What are varicose veins?
Varicose veins, large dark-colored veins visible below the surface of the skin, occur from an increase in pressure within the vein. They are the result of underlying venous disease and a sign of venous insufficiency. Venous insufficiencies range from mild forms that may be largely cosmetic and cause slight discomfort, to more severe forms that can cause venous ulcers or more serious health concerns.
What are the symptoms of varicose veins?
Symptoms of varicose veins include:
- Bulging or stretching superficial leg veins
- Aching or throbbing
- Heavy, tired, itching or restless legs
What causes varicose veins?
In normal veins, blood flows to the heart, and valves prevent the blood from flowing backward. With varicose veins, the valves do not seal fully and allow blood to leak downward. Blood pools in the vein, increasing venous pressure and weakening the vein wall. The result is leg swelling and superficial vein distortion typical of this condition.
In some cases, varicose veins are a precursor of a potentially dangerous condition known as Deep Vein Thrombosis (DVT). Only a qualified medical professional such as Dr. Vasquez can properly evaluate the venous disorder for each individual patient.
Many factors, such as age, gender, genetics, weight, and lifestyle can contribute to the development of venous disorders and varicose veins. Other common causes include certain hormones, such as progesterone, genetic deficiencies, pregnancy, obesity, hormone replacement therapy, female oral contraceptives, and occupations that require long periods of standing.
Can I prevent varicose veins?
Unfortunately varicose veins cannot be completely prevented; however, there are many ways to improve vein health.
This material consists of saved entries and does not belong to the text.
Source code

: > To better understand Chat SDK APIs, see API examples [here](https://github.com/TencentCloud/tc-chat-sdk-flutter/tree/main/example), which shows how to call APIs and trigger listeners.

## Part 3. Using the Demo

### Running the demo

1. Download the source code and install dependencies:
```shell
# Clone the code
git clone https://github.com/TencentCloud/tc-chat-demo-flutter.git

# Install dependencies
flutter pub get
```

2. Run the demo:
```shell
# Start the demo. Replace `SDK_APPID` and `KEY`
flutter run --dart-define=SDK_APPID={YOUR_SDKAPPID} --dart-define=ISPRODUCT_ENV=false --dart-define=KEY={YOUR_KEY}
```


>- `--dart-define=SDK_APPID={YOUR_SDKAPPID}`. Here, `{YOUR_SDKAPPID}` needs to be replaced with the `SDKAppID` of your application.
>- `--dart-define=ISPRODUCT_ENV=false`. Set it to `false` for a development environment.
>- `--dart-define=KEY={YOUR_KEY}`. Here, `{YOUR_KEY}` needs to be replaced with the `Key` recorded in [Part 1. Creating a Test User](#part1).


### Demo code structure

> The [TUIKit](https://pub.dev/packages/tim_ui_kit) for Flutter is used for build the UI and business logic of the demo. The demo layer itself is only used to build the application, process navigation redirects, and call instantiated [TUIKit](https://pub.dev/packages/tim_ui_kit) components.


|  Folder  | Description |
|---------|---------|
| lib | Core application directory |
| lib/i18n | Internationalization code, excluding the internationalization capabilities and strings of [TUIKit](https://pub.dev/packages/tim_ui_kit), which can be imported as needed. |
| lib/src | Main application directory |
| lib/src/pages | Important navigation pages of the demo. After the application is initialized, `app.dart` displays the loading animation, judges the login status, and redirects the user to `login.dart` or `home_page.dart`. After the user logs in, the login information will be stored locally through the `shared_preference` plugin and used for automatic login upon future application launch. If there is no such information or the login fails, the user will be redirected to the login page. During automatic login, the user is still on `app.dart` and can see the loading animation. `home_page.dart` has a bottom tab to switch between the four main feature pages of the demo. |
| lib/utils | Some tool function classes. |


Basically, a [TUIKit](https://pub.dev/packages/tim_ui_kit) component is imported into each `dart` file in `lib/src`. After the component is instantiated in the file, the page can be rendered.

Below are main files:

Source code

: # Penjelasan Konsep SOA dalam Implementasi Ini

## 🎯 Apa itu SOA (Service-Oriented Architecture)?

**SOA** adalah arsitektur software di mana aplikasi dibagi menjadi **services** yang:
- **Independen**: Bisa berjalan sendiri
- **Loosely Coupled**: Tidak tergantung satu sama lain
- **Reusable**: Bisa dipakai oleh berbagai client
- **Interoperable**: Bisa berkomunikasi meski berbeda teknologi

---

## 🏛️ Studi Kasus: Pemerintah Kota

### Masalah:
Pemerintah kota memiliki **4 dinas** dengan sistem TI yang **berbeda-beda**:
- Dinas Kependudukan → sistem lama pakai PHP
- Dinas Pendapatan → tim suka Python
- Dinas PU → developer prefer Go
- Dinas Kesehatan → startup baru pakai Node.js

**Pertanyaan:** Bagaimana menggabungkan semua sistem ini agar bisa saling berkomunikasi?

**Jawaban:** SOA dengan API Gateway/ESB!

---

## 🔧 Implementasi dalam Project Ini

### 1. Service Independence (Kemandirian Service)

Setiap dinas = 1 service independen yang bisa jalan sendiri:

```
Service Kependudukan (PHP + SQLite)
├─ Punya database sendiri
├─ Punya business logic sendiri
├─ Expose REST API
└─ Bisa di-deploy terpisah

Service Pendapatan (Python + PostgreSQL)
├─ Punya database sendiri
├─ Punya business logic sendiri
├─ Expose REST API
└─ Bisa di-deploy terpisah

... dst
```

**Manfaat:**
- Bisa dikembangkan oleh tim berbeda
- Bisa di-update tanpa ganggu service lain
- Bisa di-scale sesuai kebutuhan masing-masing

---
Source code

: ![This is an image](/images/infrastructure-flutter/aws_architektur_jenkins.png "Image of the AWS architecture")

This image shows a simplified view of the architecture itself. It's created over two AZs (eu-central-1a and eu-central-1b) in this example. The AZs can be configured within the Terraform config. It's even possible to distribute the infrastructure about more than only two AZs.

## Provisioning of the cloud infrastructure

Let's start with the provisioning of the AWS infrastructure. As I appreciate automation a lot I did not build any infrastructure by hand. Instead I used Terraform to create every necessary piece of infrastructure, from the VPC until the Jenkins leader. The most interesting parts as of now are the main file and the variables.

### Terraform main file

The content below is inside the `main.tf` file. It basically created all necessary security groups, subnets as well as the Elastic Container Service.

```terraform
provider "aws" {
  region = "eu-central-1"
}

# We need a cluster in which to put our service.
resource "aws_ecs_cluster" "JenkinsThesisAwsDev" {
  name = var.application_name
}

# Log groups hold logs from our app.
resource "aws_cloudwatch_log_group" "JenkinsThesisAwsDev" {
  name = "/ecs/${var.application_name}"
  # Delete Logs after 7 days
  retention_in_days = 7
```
Physical activity such as walking, cycling, jogging and swimming are great ways to improve circulation, by pumping blood up the leg against gravity. Graduated compression hose can also help improve circulation by preventing blood from pooling in the leg veins.
What are spider veins?
Spider veins (also known as spider telangiectasias) appear as thin veins visible below the surface of the skin. As their name suggests, they usually appear in a pattern similar to a spider web. They are most common on the face and legs and can be red or blue in color. Spider veins are much smaller than varicose veins and do not appear enlarged or “knotted” as with more serious venous disorders.
Spider veins are not usually a serious health concern, but cosmetically, their appearance is a concern for many patients. Treatments to reduce noticeable spider veins on the legs or facial redness are common. However, because spider veins can be an indication of a more serious venous problem, a thorough evaluation by a medical professional is advised.